Zack Eskridge

Profile
- Position: Quarterback

Personal information
- Born: January 19, 1988 (age 38) Rockwall, Texas, U.S.
- Listed height: 6 ft 4 in (1.93 m)
- Listed weight: 227 lb (103 kg)

Career information
- High school: Rockwall
- College: Midwestern State
- NFL draft: 2011: undrafted

Career history
- Dallas Cowboys (2011)*; Toronto Argonauts (2011); Kansas City Command (2012); New Orleans VooDoo (2013); San Jose SaberCats (2013);
- * Offseason and/or practice squad member only

Career AFL statistics
- Completions: 94
- Attempts: 173
- Yards: 951
- Touchdowns: 14
- Interceptions: 9
- Stats at ArenaFan.com

= Zack Eskridge =

American gridiron football player (born 1988)

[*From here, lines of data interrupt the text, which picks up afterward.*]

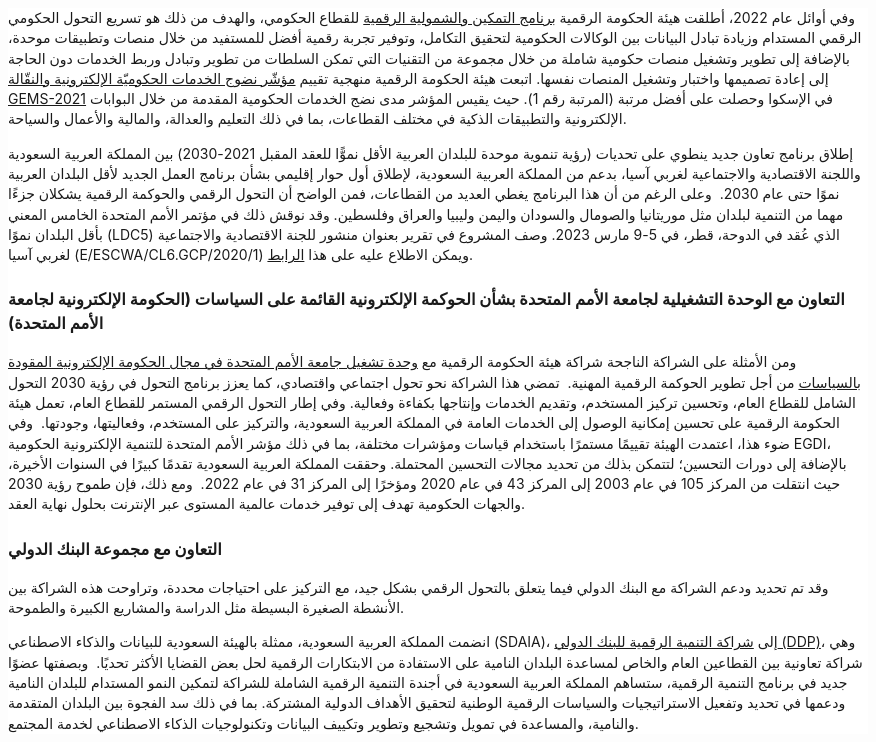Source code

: وفي أوائل عام 2022، أطلقت هيئة الحكومة الرقمية [برنامج التمكين والشمولية الرقمية](https://my.gov.sa/ar/content/digital-inclusion?highlight=%D8%A7%D9%84%D8%AA%D9%85%D9%83%D9%8A%D9%86%20%D9%88%D8%A7%D9%84%D8%B4%D9%85%D9%88%D9%84%D9%8A%D8%A9%20%D8%A7%D9%84%D8%B1%D9%82%D9%85%D9%8A%D8%A9#section-2 "") للقطاع الحكومي، والهدف من ذلك هو تسريع التحول الحكومي الرقمي المستدام وزيادة تبادل البيانات بين الوكالات الحكومية لتحقيق التكامل، وتوفير تجربة رقمية أفضل للمستفيد من خلال منصات وتطبيقات موحدة، بالإضافة إلى تطوير وتشغيل منصات حكومية شاملة من خلال مجموعة من التقنيات التي تمكن السلطات من تطوير وتبادل وربط الخدمات دون الحاجة إلى إعادة تصميمها واختبار وتشغيل المنصات نفسها. اتبعت هيئة الحكومة الرقمية منهجية تقييم [مؤشّر نضوج الخدمات الحكوميّة الإلكترونية والنقّالة GEMS-2021](https://www.unescwa.org/ar/publications/%D9%85%D8%A4%D8%B4%D8%B1-%D9%86%D8%B6%D9%88%D8%AC-%D8%AE%D8%AF%D9%85%D8%A7%D8%AA-%D8%AD%D9%83%D9%88%D9%85%D9%8A%D8%A9-%D8%A5%D9%84%D9%83%D8%AA%D8%B1%D9%88%D9%86%D9%8A%D8%A9 "") في الإسكوا وحصلت على أفضل مرتبة (المرتبة رقم 1). حيث يقيس المؤشر مدى نضج الخدمات الحكومية المقدمة من خلال البوابات الإلكترونية والتطبيقات الذكية في مختلف القطاعات، بما في ذلك التعليم والعدالة، والمالية والأعمال والسياحة.

إطلاق برنامج تعاون جديد ينطوي على تحديات (رؤية تنموية موحدة للبلدان العربية الأقل نموًّا للعقد المقبل 2021-2030) بين المملكة العربية السعودية واللجنة الاقتصادية والاجتماعية لغربي آسيا، بدعم من المملكة العربية السعودية، لإطلاق أول حوار إقليمي بشأن برنامج العمل الجديد لأقل البلدان العربية نموًا حتى عام 2030.  وعلى الرغم من أن هذا البرنامج يغطي العديد من القطاعات، فمن الواضح أن التحول الرقمي والحوكمة الرقمية يشكلان جزءًا مهما من التنمية لبلدان مثل موريتانيا والصومال والسودان واليمن وليبيا والعراق وفلسطين. وقد نوقش ذلك في مؤتمر الأمم المتحدة الخامس المعني بأقل البلدان نموًا (LDC5) الذي عُقد في الدوحة، قطر، في 5-9 مارس 2023. وصف المشروع في تقرير بعنوان منشور للجنة الاقتصادية والاجتماعية لغربي آسيا (E/ESCWA/CL6.GCP/2020/1) ويمكن الاطلاع عليه على هذا [الرابط](https://www.un.org/ohrlls/content/fifth-united-nations-conference-least-developed-countries-ldc5 "").

### التعاون مع الوحدة التشغيلية لجامعة الأمم المتحدة بشأن الحوكمة الإلكترونية القائمة على السياسات (الحكومة الإلكترونية لجامعة الأمم المتحدة)

ومن الأمثلة على الشراكة الناجحة شراكة هيئة الحكومة الرقمية مع [وحدة تشغيل جامعة الأمم المتحدة في مجال الحكومة الإلكترونية المقودة بالسياسات](https://egov.unu.edu/ "") من أجل تطوير الحوكمة الرقمية المهنية.  تمضي هذا الشراكة نحو تحول اجتماعي واقتصادي، كما يعزز برنامج التحول في رؤية 2030 التحول الشامل للقطاع العام، وتحسين تركيز المستخدم، وتقديم الخدمات وإنتاجها بكفاءة وفعالية. وفي إطار التحول الرقمي المستمر للقطاع العام، تعمل هيئة الحكومة الرقمية على تحسين إمكانية الوصول إلى الخدمات العامة في المملكة العربية السعودية، والتركيز على المستخدم، وفعاليتها، وجودتها.  وفي ضوء هذا، اعتمدت الهيئة تقييمًا مستمرًا باستخدام قياسات ومؤشرات مختلفة، بما في ذلك مؤشر الأمم المتحدة للتنمية الإلكترونية الحكومية EGDI، بالإضافة إلى دورات التحسين؛ لتتمكن بذلك من تحديد مجالات التحسين المحتملة. وحققت المملكة العربية السعودية تقدمًا كبيرًا في السنوات الأخيرة، حيث انتقلت من المركز 105 في عام 2003 إلى المركز 43 في عام 2020 ومؤخرًا إلى المركز 31 في عام 2022.  ومع ذلك، فإن طموح رؤية 2030 والجهات الحكومية تهدف إلى توفير خدمات عالمية المستوى عبر الإنترنت بحلول نهاية العقد.

### التعاون مع مجموعة البنك الدولي

وقد تم تحديد ودعم الشراكة مع البنك الدولي فيما يتعلق بالتحول الرقمي بشكل جيد، مع التركيز على احتياجات محددة، وتراوحت هذه الشراكة بين الأنشطة الصغيرة البسيطة مثل الدراسة والمشاريع الكبيرة والطموحة.

انضمت المملكة العربية السعودية، ممثلة بالهيئة السعودية للبيانات والذكاء الاصطناعي (SDAIA)، إلى [شراكة التنمية الرقمية للبنك الدولي (DDP)](https://www.worldbank.org/en/programs/digital-development-partnership "")، وهي شراكة تعاونية بين القطاعين العام والخاص لمساعدة البلدان النامية على الاستفادة من الابتكارات الرقمية لحل بعض القضايا الأكثر تحديًا.  وبصفتها عضوًا جديد في برنامج التنمية الرقمية، ستساهم المملكة العربية السعودية في أجندة التنمية الرقمية الشاملة للشراكة لتمكين النمو المستدام للبلدان النامية ودعمها في تحديد وتفعيل الاستراتيجيات والسياسات الرقمية الوطنية لتحقيق الأهداف الدولية المشتركة. بما في ذلك سد الفجوة بين البلدان المتقدمة والنامية، والمساعدة في تمويل وتشجيع وتطوير وتكييف البيانات وتكنولوجيات الذكاء الاصطناعي لخدمة المجتمع.
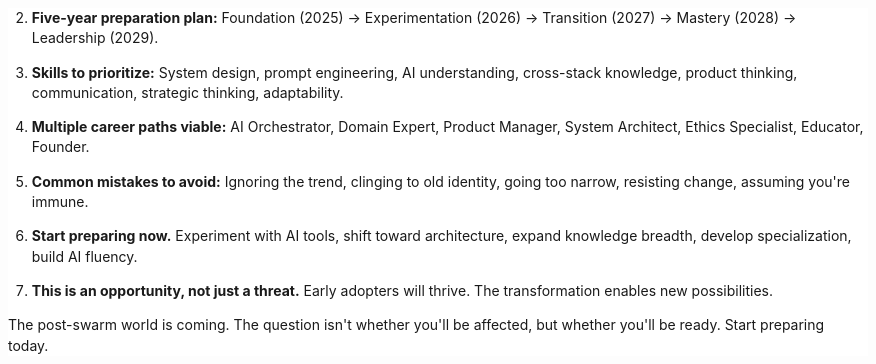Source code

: 2. **Five-year preparation plan:** Foundation (2025) → Experimentation (2026) → Transition (2027) → Mastery (2028) → Leadership (2029).

3. **Skills to prioritize:** System design, prompt engineering, AI understanding, cross-stack knowledge, product thinking, communication, strategic thinking, adaptability.

4. **Multiple career paths viable:** AI Orchestrator, Domain Expert, Product Manager, System Architect, Ethics Specialist, Educator, Founder.

5. **Common mistakes to avoid:** Ignoring the trend, clinging to old identity, going too narrow, resisting change, assuming you're immune.

6. **Start preparing now.** Experiment with AI tools, shift toward architecture, expand knowledge breadth, develop specialization, build AI fluency.

7. **This is an opportunity, not just a threat.** Early adopters will thrive. The transformation enables new possibilities.

The post-swarm world is coming. The question isn't whether you'll be affected, but whether you'll be ready. Start preparing today.
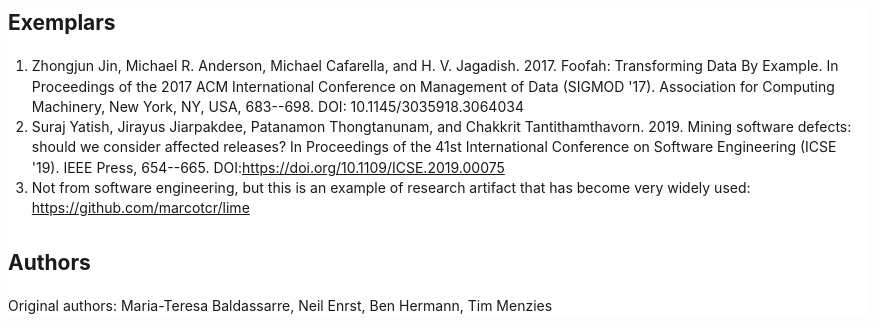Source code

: ## Exemplars

1.  Zhongjun Jin, Michael R. Anderson, Michael Cafarella, and H. V.
    Jagadish. 2017. Foofah: Transforming Data By Example. In
    Proceedings of the 2017 ACM International Conference on Management
    of Data (SIGMOD \'17). Association for Computing Machinery, New
    York, NY, USA, 683--698. DOI: 10.1145/3035918.3064034
2.  Suraj Yatish, Jirayus Jiarpakdee, Patanamon Thongtanunam, and
    Chakkrit Tantithamthavorn. 2019. Mining software defects: should
    we consider affected releases? In Proceedings of the 41st
    International Conference on Software Engineering (ICSE \'19). IEEE
    Press, 654--665. DOI:<https://doi.org/10.1109/ICSE.2019.00075>
3.  Not from software engineering, but this is an example of research
    artifact that has become very widely used:
    https://github.com/marcotcr/lime


## Authors

Original authors: Maria-Teresa Baldassarre, Neil Enrst, Ben Hermann, Tim Menzies
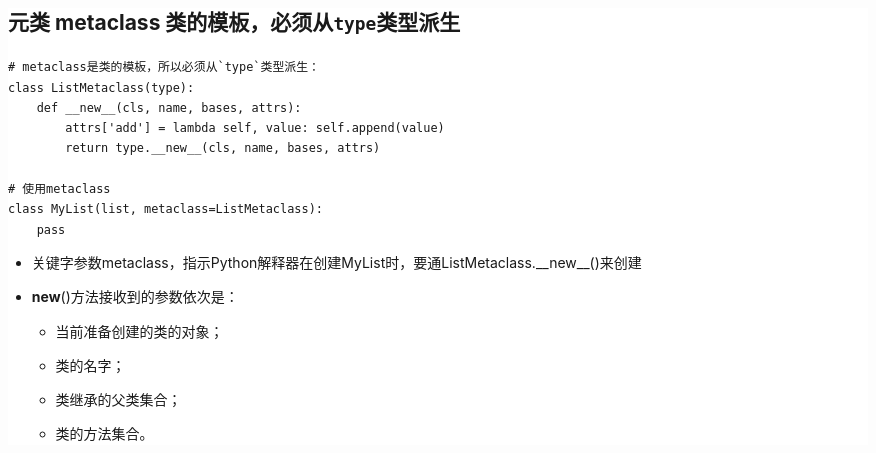 
##	元类 metaclass 类的模板，必须从`type`类型派生


	# metaclass是类的模板，所以必须从`type`类型派生：
	class ListMetaclass(type):
	    def __new__(cls, name, bases, attrs):
	        attrs['add'] = lambda self, value: self.append(value)
	        return type.__new__(cls, name, bases, attrs)
	
	# 使用metaclass
	class MyList(list, metaclass=ListMetaclass):
	    pass


+	关键字参数metaclass，指示Python解释器在创建MyList时，要通ListMetaclass.\_\_new__()来创建

+	__new__()方法接收到的参数依次是：

	+	当前准备创建的类的对象；

	+	类的名字；

	+	类继承的父类集合；

	+	类的方法集合。

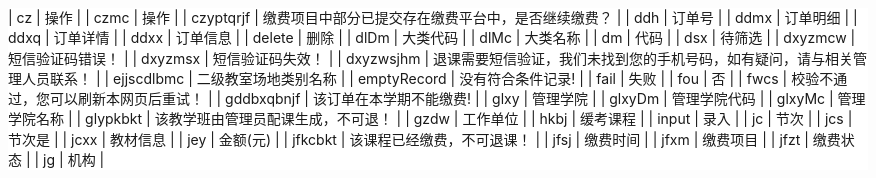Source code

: | cz            | 操作                                                         |
| czmc          | 操作                                                         |
| czyptqrjf     | 缴费项目中部分已提交存在缴费平台中，是否继续缴费？           |
| ddh           | 订单号                                                       |
| ddmx          | 订单明细                                                     |
| ddxq          | 订单详情                                                     |
| ddxx          | 订单信息                                                     |
| delete        | 删除                                                         |
| dlDm          | 大类代码                                                     |
| dlMc          | 大类名称                                                     |
| dm            | 代码                                                         |
| dsx           | 待筛选                                                       |
| dxyzmcw       | 短信验证码错误！                                             |
| dxyzmsx       | 短信验证码失效！                                             |
| dxyzwsjhm     | 退课需要短信验证，我们未找到您的手机号码，如有疑问，请与相关管理人员联系！ |
| ejjscdlbmc    | 二级教室场地类别名称                                         |
| emptyRecord   | 没有符合条件记录!                                            |
| fail          | 失败                                                         |
| fou           | 否                                                           |
| fwcs          | 校验不通过，您可以刷新本网页后重试！                         |
| gddbxqbnjf    | 该订单在本学期不能缴费!                                      |
| glxy          | 管理学院                                                     |
| glxyDm        | 管理学院代码                                                 |
| glxyMc        | 管理学院名称                                                 |
| glypkbkt      | 该教学班由管理员配课生成，不可退！                           |
| gzdw          | 工作单位                                                     |
| hkbj          | 缓考课程                                                     |
| input         | 录入                                                         |
| jc            | 节次                                                         |
| jcs           | 节次是                                                       |
| jcxx          | 教材信息                                                     |
| jey           | 金额(元)                                                     |
| jfkcbkt       | 该课程已经缴费，不可退课！                                   |
| jfsj          | 缴费时间                                                     |
| jfxm          | 缴费项目                                                     |
| jfzt          | 缴费状态                                                     |
| jg            | 机构                                                         |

Zack Eskridge (born January 19, 1988) is an American former professional football quarterback.

==College career==
He played college football at Midwestern State University and Texas Christian University.

==Professional career==
He was signed by the Dallas Cowboys as an undrafted free agent in 2011.

Eskridge signed with the Toronto Argonauts of the Canadian Football League in 2011.

Eskridge signed with the Kansas City Command of the Arena Football League (AFL) in 2012. He made his professional debut for the Command.

Eskridge joined the AFL's New Orleans VooDoo for the 2013 season. Eskridge was released 10 weeks into the season.

Eskridge was assigned to the San Jose SaberCats of the AFL on June 6, 2013. He was reassigned by the SaberCats on June 17, 2013.